74 Ärzte in Berlin dringend gesucht

Berlins KV-Vize Kraffel spricht von Unterversorgung, die Krankenkassen halten das für absurde Polemik.

Von Angela Mißlbeck

BERLIN. Die Hauptstadt sucht Hausärzte. 47 Sitze für Hausärzte sind in Berlin neu zu besetzen. Dazu kommen zehn für Kinder- und Jugend-Psychotherapeuten, vier für Anästhesisten, neun für Gynäkologen und vier für Urologen.

Insgesamt können sich 74 Ärzte in Berlin neu niederlassen.
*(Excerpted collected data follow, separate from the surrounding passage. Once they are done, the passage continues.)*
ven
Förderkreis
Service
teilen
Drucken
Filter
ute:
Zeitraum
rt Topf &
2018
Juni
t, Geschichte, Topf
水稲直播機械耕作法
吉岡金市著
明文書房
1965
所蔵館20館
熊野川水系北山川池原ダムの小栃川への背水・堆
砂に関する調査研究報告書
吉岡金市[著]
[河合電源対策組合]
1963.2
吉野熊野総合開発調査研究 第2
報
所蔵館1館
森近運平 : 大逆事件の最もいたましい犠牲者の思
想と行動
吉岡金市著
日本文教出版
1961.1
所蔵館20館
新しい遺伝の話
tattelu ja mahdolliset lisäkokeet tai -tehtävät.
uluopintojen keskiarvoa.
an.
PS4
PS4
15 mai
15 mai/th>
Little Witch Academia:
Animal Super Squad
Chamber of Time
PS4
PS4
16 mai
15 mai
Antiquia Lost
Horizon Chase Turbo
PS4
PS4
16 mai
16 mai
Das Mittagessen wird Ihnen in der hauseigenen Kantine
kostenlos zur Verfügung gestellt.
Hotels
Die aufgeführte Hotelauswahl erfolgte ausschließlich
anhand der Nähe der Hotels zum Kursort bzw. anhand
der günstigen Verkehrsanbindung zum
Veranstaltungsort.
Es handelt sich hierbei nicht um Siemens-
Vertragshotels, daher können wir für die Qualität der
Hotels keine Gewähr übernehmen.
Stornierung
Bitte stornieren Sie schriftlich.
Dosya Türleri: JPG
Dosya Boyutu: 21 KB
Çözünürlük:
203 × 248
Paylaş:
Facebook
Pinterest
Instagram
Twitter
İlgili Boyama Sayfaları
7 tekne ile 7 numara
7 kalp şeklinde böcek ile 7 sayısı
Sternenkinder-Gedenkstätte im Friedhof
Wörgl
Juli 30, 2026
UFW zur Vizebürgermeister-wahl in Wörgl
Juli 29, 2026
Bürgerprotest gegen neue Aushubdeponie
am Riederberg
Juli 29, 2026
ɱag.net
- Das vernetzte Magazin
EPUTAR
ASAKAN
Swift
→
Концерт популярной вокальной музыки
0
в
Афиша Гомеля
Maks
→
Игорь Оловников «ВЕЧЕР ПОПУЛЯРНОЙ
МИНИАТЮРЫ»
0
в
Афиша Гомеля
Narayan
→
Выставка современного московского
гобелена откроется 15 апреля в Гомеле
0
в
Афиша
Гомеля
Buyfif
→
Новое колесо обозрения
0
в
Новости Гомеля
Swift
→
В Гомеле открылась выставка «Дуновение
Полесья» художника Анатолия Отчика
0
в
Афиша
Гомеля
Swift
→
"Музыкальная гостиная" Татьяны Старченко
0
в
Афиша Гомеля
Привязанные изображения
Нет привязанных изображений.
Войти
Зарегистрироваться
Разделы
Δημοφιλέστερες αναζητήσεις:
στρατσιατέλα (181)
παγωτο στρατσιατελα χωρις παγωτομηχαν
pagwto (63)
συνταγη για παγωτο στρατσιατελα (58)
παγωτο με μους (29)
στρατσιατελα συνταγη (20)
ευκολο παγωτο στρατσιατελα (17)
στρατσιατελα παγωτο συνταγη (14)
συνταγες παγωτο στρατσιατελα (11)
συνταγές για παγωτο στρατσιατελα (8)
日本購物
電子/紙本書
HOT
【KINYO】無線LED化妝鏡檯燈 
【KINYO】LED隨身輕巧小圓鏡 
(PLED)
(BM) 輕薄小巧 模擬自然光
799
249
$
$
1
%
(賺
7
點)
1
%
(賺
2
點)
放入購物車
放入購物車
Das teilte die KV Berlin im Anschluss an die letzte Sitzung des Landesausschusses für die Bedarfsplanung mit.

Die Senatsgesundheitsverwaltung muss der Entsperrung des einheitlichen Planungsbezirks für die genannten Fachgruppen jedoch erst noch zustimmen. Der Berliner KV-Vize Dr. Uwe Kraffel ruft nun bereits Alarmzustand für die ärztliche Versorgung in Berlin aus.

"Statt einer Überversorgung herrscht eine Unterversorgung. Insbesondere gilt das für die Versorgung an Hausärzten. Dieser alarmierende Zustand soll schnellstmöglich abgeschafft werden", so Kraffel.

Die Bedarfsberechnung erfolgte Anfang März unter Berücksichtigung neuer Regelungen und Zahlen. "Durch die Neuregelung der Bedarfsplanung ist die beharrlich von Krankenkassenvertretern wiederholte These der vermeintlichen Überversorgung in Ballungsräumen zu Recht ad absurdum geführt", so Kraffel.

Krankenkassen: Absurde Polemik

Die Berliner Krankenkassen widersprachen prompt und bezeichneten die Äußerungen Kraffels als absurde Polemik. Berlin sei ambulant ärztlich gut versorgt und Unterversorgung überhaupt kein Thema, teilten sie gemeinsam mit.

Sie verwiesen auf die Relation von 74 offenen Stellen zu aktuell rund 8600 ambulant tätigen Ärzten und Psychotherapeuten.

Bei der Neuberechnung wurden ihren Angaben zufolge nun Demografie, Bevölkerungszuwachs und Strukturveränderungen berücksichtigt. Die Krankenkassen legen nach eigenen Angaben großen Wert darauf, dass die neuen Arztsitze dazu beitragen sollen, die Unterschiede in der Versorgung zwischen den Bezirken zu beseitigen.

So seien Kinder- und Jugendpsychotherapeuten vor allem in Marzahn-Hellersdorf nötig und Hausärzte würden in den Bezirken Treptow-Köpenick, Lichtenberg-Hohenschönhausen, Neukölln und Marzahn-Hellersdorf gesucht.